Roman Catholic church in Marche, Italy

Santa Sperandia is a Baroque-style, Roman Catholic church located on Via Santa Sperandia in the town of Cingoli, province of Macerata, region of Marche, Italy.

==History==
An oratory was built at the site in the 11th century, and dedicated to St Michael Archangel, patron of the Camaldolese order and a saint favored by the Lombards. By the 14th century, the oratory had been renamed in memory of Sister Sperandia, a Camaldolese nun who died in Cingoli in 1276. Originally from Gubbio, she had dedicated years to eremitic life in a grotto in Monte Acuto for some years, then moved to a small monastic community here, which was increased by Benedictine nuns from a nearby monastery of San Marco fuori Porta Mentana.

The adjacent medieval monastery housed a large monastic community until it was demolished by the Malatesta overlords in 1355. It was rebuilt soon after, and the veneration of body of Santa Sperandia, led to reconsecration of this church in 1562. Documents from 1573, take note of a Camaldolese order, but later ones show dependency on the Monte Cassino Abbey. In 1734 there were 47 nuns, and in 1853, 36. Like many monasteries, it risked suppression during the 19th century, and in 1898, the Benedictine nuns of Osimo moved here. In 2016, it remains an active monastery.

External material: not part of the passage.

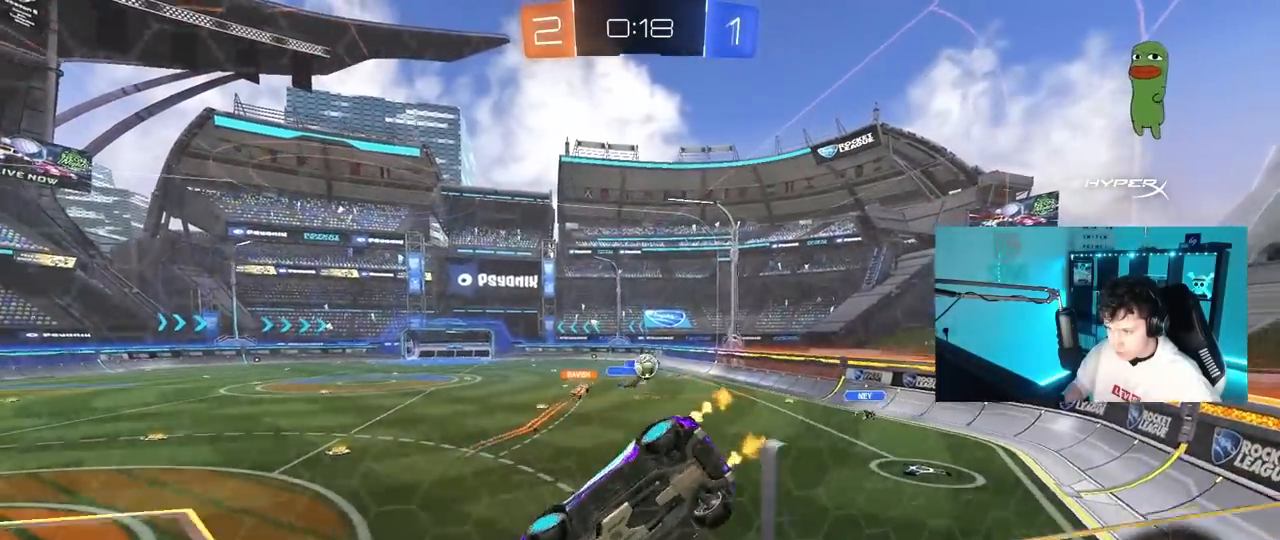
{"keys": ["a", "w"], "mouse": [], "mouse_move": "still", "events": [[50, "shift", "down"], [133, "shift", "up"], [333, "shift", "down"], [417, "shift", "up"]]}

The church underwent refurbishments during the 16th and 17th centuries, leading to its present Baroque decoration. The brick facade is narrow, with a protruding center framed by Tuscan pilasters, and with a small central oculus. The narthex is octagonal, and leads to a single nave with a barrel vault. The main altarpiece is an oval depicting Santa Sperandia and the Miracle of the Cherries, wherein she was fed by an angel while residing in the cave of Monte Acuto. The canvas is painted by Pier Simone Fanelli. The "uncorrupted" corpse of the Saint is on display in an altar designed between 1633 and 1639 by Annibale Ricca of Cingoli. Another altarpiece in the church depicts Santa Francesca Romana in Adoration of Madonna and Child by Giuseppe Ghezzi. The counter-façade has a carved and gilded wood choir and organ loft, attributed to Cosmo Scoccianti. Other paintings in the church include a Enthroned Madonna and Saints by Antonio da Faenza, and a Crucifixion, copy of a work by Scipione Pulzoni.